Washington is deploying more soldiers to fight Islamic State. On December 1, Secretary of Defense Ash Carter announced the Pentagon would send a “specialized expeditionary targeting force” of two-hundred U.S. commandos to Iraq.
According to Carter, the soldiers will “conduct raids, free hostages, gather intelligence and capture ISIL leaders” and “conduct unilateral operations into Syria.”
American elite troops have long operated in Iraq and Syria and the arrival of more isn’t a surprise. But what, specifically, will these soldiers do? Can two-hundred commandos change the tide of the war? According to Malcolm Nance, a retired U.S. Navy intelligence officer and counter-terrorism expert, those soldiers could make all the difference.
Nance is no stranger to Islamist terror—he literally wrote the book on the subject—and has lived in and around the Middle East for the past ten years. He says he’s got a plan that would change the dynamic of the war. It starts with U.S. commandos.
“The special operations forces in Iraq need to be unleashed,” Nance tells War Is Boring. “[They] need to be cut loose.”
But Nance says the United States can’t do it alone. The American special operations forces need to partner with the Iraqi special forces, the Free Syrian Army and Kurdish fighters.
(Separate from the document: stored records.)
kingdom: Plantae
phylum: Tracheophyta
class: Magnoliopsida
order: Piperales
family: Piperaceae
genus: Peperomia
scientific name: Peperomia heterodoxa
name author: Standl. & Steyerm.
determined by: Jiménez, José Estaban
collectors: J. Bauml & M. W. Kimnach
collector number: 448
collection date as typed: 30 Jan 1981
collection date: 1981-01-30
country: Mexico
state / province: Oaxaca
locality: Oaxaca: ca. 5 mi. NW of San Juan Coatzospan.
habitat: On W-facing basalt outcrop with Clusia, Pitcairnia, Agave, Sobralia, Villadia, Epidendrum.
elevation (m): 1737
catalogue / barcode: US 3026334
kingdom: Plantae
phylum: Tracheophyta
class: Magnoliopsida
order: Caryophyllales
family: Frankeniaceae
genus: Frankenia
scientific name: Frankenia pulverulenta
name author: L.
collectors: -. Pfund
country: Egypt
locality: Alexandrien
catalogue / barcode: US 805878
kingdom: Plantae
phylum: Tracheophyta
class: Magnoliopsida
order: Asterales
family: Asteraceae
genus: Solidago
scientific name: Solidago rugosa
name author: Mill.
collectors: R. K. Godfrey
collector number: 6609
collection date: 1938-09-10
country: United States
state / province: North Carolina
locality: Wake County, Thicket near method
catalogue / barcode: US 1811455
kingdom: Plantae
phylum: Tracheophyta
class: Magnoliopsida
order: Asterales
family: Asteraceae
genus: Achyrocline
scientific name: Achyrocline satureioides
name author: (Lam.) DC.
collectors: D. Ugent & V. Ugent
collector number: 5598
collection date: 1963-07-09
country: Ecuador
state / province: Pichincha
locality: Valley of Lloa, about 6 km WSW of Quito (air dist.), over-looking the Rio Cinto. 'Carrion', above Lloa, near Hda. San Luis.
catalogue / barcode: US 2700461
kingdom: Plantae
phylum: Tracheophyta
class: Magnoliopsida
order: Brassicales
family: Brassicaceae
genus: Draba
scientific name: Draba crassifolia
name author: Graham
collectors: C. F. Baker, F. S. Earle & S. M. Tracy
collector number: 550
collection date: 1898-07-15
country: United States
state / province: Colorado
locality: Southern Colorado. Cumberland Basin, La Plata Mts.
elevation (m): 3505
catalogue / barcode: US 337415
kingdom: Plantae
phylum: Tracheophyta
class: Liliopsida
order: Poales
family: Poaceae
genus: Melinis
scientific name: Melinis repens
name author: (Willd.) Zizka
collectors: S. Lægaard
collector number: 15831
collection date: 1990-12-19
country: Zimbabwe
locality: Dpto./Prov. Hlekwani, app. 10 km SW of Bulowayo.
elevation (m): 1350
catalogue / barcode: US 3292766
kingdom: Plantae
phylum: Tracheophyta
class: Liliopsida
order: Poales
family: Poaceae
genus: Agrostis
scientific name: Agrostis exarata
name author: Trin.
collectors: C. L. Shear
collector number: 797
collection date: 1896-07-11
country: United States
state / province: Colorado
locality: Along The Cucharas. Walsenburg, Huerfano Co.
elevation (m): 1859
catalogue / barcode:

That’s happening to some extent, Nance says, but it needs to happen more for his plan to work.
“What we need to do is marry up equal numbers of forces—if not on a three to one basis, so three Iraqis for every U.S special operations trooper—then start carrying out unconventional missions in ISIS’s rear.”
The root of the problem is that the U.S.-led coalition is relying mainly on Iraqi ground troops who lack tactical creativity. “Iraqi forces . . . are linearly disposed against ISIS in the cities. All they do is hammer each other back and forth. ISIS learned how to be asymmetrical. They’ve learned how to go around and flow like water, but they don’t like having it done to them.”
Under Nance’s plan, combinations of American, Iraqi and Syrian commandos begin conducting masked raids at night. “Don’t fight the enemy that’s sitting right in front of your face,” he explains. “Go twenty-thirty miles behind his lines and destroy his entire line of logistics at night.”
“Stop every truck, destroy outposts, knock down communications,” he explains. “Get ISIS to believe that when the night falls, they don’t own their borders anymore. They only own the cities.”
Nance says cutting off Islamic State’s logistical infrastructure will force it to conduct more nighttime patrols. When that happens, “air power can finally start dominating . . . you have to break ISIS out of its state-like shell and force them into a mobile battle. The best way to do that is through these raids.”
Then the joint special operations task force should dig in. “Take one-hundred-and-fifty special forces . . . and fly them out to the middle of the eastern Syrian desert. Create a combat operations outpost for a day or two and at night you go out and destroy everything.” “You find outposts? You hit ‘em. You start leap frogging all across the Islamic State.”
Nance stresses over and over how important it is to include Iraqi and Syrian forces in these raids.
“I would create a pan-Arab joint special operations task group of two-thousand men,” he explains. “I would give them some high capacity Ford F-350s with heavy machine guns . . . and we would start marauding over eastern Syria and northwestern Iraq.”
He repeated one word. “Marauding.”
Nance says his plan will turn around morale in the local fighters and make them feel like they’re on the offensive. “If I had my way, I’d have three checkpoints outside of Raqqa every night,” Nance added. “Everything that comes up to it gets killed. Suddenly ISIS would have to devote an enormous amount of resources for its rear area security.”
Islamic State is a master of momentum and psychological warfare. Despite heavy human losses — and some territorial setbacks — in recent months, many feel as if the militants are still on the offensive. Nance’s plan would take that away and put the extremists on the defensive, which Islamic State actually isn’t very good at.
“All they do is lay IEDs. That’s all,” he explains. “The Iraqis fight in the same linear fashion, butting heads like two bulls. No one is flanking.”
Nance puts it down to a lack of imagination. Both sides have been fighting this way for so long that no one will change. But Nance’s plan would put Islamic State under siege in “thirty different places at thirty different times. We would be treating them the way they treated the Iraqis.”
“In seventy-two hours the entire narrative of ISIS as an Islamic caliphate would be crushed,” he says. “What they would be is a series of cities that are hold-up, and they can’t go on the highway because real ground forces are destroying, sniping, land mining everything.”
The intelligence vet admits that his plan is unconventional, but that’s the point. He also notes that the war has two fronts—one on the battlefield and one in the minds of the people fighting. He wants the Pentagon to think about both.
The war against Islamic State is as much an ideological conflict as it is a ground war. The United States can kill Islamic State fighters all day long, but unless it destroys Islamic State’s apocalyptic ideology it won’t achieve victory.